Singapore Airlines relaunches world's longest nonstop flight

The nearly 19-hour-long flight between Singapore and New York will beat other existing long-haul routes. But those who prefer to travel cheaply may have a reason to be disappointed.

Singapore Airlines is all set to recapture the crown for the world's longest nonstop commercial flight after its Flight SQ22 took off from Singapore, heading to New York on Thursday.

The airline is relaunching the service five years after it abandoned it because high oil prices made the route unprofitable.

However, Singapore Airlines is now operating the long-range Airbus A350-900ULR on the route. Airbus says the aircraft, which is capable of flying over 20 hours without stopping, is designed to use less fuel.

The plane also boasts of spacious "elegantly lit" interiors, higher-than-normal ceilings and wider seats aimed at reducing jet lag.

The 16,700-kilometer (10,400 mile) journey between the Asian hub and the Big Apple will take just under 19 hours, topping the existing long-haul flights by a distance.

Qatar Airways holds the current record for the world's longest nonstop flight — a 17-hour 40-minute marathon journey from Doha to Auckland, New Zealand. Qantas Airlines launched a 17-hour non-stop service between Perth and London — a distance of nearly 15,000 kilometers — earlier this year.

Infografik die längsten Flugrouten EN

No economy class

Singapore Airlines is not offering economy class bookings on the route to avoid passengers being too crammed.

Its aircraft is configured to carry 161 passengers: 67 in business class and 94 in premium economy.

Ahead of the departure at midnight local time, some passengers told the AFP news agency they were worried about finding ways to pass the flight time.

"I'm thinking of sleeping, watching TV, doing my work," said 52-year-old Peggy Ang, a director of an IT firm. "I have a lot of notes to read, hopefully I can sleep well."

Related Subjects

Others were enthusiastic to experience the longest flight in the world, including 50-year-old engineer Danny Ong, who holds a return ticket.

"I'm coming back on the next flight," he told AFP agency. "I enjoy the passion of flying."

'Wellness' in the air

On the Singapore Airlines website, one-way premium economy tickets were going for close to 3,000 Singapore dollars (€1,900, $2,200) and business for 7,900 Singapore dollars.

The flight has two pilots and two first officers, aided by a 13-people cabin crew. The passengers will be offered a special "wellness" menu comprising organic dishes, specially designed for long haul flights, as well as over 1,200 hours of audio-visual entertainment to choose from.

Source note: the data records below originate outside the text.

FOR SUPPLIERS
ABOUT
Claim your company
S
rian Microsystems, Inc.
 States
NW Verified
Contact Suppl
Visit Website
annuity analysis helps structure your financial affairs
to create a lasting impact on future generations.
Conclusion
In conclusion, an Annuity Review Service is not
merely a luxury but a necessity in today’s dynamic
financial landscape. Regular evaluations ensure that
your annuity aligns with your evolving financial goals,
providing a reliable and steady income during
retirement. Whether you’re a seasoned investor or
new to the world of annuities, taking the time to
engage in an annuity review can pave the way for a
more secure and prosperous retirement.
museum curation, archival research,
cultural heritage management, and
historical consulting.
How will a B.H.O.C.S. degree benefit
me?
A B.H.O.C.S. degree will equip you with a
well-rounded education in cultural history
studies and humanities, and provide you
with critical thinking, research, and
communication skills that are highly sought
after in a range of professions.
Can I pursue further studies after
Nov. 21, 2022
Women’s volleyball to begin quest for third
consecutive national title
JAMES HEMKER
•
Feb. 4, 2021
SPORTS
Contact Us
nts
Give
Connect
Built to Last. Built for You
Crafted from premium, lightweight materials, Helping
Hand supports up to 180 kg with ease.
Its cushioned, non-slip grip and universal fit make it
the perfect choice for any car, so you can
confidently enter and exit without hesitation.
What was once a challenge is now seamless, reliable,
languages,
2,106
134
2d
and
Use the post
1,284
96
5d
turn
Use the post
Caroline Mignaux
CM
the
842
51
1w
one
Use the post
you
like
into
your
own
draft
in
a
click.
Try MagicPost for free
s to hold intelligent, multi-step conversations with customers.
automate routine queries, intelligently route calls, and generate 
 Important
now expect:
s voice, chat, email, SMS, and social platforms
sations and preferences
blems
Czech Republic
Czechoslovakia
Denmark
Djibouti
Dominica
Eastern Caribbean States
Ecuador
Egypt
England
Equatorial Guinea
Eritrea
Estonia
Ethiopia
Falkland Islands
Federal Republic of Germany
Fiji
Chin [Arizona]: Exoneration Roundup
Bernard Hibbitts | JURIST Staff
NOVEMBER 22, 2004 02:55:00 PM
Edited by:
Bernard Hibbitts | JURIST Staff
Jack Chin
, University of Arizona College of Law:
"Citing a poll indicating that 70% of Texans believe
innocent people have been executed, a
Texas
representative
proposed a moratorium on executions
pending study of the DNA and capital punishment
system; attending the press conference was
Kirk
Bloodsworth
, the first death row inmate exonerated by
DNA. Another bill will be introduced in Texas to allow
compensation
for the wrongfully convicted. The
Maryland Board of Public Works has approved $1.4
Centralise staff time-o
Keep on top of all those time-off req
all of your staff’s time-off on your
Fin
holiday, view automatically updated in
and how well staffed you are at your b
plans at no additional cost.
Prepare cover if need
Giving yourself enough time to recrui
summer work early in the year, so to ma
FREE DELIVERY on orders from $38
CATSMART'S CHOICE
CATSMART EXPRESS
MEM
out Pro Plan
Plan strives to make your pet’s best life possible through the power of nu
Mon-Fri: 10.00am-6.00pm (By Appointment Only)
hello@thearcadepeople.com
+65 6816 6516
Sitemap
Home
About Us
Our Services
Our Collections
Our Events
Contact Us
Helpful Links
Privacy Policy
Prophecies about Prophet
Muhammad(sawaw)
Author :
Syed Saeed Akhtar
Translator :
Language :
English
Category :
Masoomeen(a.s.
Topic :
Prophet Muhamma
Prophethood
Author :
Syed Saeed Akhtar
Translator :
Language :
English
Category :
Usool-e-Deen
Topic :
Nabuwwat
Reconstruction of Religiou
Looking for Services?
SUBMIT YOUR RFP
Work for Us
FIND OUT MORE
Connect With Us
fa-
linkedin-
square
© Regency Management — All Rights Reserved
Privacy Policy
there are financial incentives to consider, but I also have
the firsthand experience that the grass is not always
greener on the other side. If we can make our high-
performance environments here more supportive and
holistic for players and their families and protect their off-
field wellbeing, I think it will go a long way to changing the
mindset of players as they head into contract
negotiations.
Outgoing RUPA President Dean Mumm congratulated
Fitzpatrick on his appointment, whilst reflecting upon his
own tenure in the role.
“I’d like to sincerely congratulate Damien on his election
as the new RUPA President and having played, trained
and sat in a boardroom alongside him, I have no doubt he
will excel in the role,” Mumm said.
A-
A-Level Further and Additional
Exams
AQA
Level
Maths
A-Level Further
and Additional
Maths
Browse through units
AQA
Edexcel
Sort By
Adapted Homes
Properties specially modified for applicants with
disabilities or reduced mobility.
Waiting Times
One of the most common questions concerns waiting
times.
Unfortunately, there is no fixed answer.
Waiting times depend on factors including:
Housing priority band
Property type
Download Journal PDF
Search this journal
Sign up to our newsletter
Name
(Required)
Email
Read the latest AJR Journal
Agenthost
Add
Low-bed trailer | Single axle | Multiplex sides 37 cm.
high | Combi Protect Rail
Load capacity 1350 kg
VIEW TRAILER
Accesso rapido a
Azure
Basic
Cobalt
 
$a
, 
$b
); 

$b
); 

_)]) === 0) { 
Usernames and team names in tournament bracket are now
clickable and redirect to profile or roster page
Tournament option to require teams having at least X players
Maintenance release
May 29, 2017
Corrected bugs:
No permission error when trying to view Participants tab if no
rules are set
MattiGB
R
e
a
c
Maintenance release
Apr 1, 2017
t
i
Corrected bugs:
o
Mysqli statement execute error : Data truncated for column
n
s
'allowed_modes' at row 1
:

"Research has shown that hydration and food intake are important factors (to consider), such as avoiding foods that cause gas or bloating as well as excessive alcohol," said Rhenu Bhuller, a health-care expert at consultancy Frost & Sullivan.

"The biggest concern is Deep Vein Thrombosis from a combination of sitting for too long and also from dehydration," said Gail Cross, an associate consultant at the National University Hospital in Singapore.

More fuel-efficient planes on the way

Despite the rise in oil prices, several big airlines hope to secure the market of ultra-long-haul flights by using fuel-efficient planes.

Singapore Airlines is the first company in the world to operate Airbus' A350-900ULR. The first aircraft was delivered in September, and six more are due to arrive before the end of the year.

Senior Singapore Airlines executive Campbell Wilson said the Airbus A350-900ULR consumes 25 percent less fuel than an older generation aircraft of the same size.

"It allows us to offer a service that eliminates a transfer in the middle, it saves people six hours, it gets people there in comfort ... we think it's going to be a good success," Wilson said.